GW: Your book has been met by critical praise in the literary and music communities. Was it worth all the hard work?

RL: Absolutely! I enjoyed nothing more than writing this book and promoting it. I did it on my own terms, self published it and didn’t get an agent. I wanted to write the book that I wanted to write. I didn’t want editors or publishers to change my work under contract. I’m really proud of the work I did and how it came out. It took like three or four years to put together with a lot of help and advice from friends rather than the traditional business world.

GW: And it’s that grassroots sort of support that ended up being the support for the artists that you represented. It’s all fitting.

RL: It was amazing. I got to meet some amazing people who represented a unique period of time.

GW: It’s an insider’s viewpoint. It was incredible to learn how you inspired these bands to take a diplomatic approach at owning their own.

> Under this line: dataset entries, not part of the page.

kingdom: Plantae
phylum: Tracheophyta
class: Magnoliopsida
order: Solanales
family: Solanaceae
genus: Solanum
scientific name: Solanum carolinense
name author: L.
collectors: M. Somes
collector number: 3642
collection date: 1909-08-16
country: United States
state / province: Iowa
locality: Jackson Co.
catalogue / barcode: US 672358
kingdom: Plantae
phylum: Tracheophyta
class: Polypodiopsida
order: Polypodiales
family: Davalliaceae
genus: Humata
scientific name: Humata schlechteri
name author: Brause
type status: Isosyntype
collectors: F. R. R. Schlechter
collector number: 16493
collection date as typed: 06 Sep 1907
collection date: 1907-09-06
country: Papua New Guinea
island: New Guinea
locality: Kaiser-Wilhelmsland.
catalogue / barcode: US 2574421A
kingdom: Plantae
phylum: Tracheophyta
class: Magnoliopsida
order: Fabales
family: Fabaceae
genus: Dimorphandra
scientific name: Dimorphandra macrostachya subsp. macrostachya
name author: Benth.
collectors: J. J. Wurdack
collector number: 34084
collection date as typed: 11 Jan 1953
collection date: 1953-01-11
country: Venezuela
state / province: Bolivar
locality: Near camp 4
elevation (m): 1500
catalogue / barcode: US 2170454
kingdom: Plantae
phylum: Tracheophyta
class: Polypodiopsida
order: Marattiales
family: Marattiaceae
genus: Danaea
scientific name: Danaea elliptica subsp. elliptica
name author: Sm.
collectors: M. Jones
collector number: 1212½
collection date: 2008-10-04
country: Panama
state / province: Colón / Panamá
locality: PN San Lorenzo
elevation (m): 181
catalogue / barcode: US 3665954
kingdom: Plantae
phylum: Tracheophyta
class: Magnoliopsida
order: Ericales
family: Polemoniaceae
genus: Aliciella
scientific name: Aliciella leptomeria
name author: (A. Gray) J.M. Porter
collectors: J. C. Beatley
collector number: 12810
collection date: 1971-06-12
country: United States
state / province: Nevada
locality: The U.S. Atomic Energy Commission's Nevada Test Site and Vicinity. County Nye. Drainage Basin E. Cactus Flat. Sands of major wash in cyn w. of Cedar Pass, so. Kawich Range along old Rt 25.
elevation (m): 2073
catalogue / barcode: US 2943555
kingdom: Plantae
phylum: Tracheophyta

RL: Thanks. It’s really nice to have someone appreciate those nuances and I want to say too that I was really fortunate to have my “insider’s viewpoint” supported by David Browne of Rolling Stone, Marty Balin, and Dennis McNally, the Dead’s former publicist who wrote their biography A Long Strange Trip, and Blair Jackson. They all helped me move the book along and I am thrilled to see that it’s been well received and doing so well.

GW: Grateful Web shares in that enthusiasm Richard. We want to encourage our readers to get a copy of High Notes from the website www.highnotes.org and book retailers everywhere. You might also enjoy following High Notes on the Facebook page. It’s a quintessential story of the rock era that people need to know about.

RL: Well thank you Dylan. I appreciate the interest and support!

GW: It was great read your story. Take care.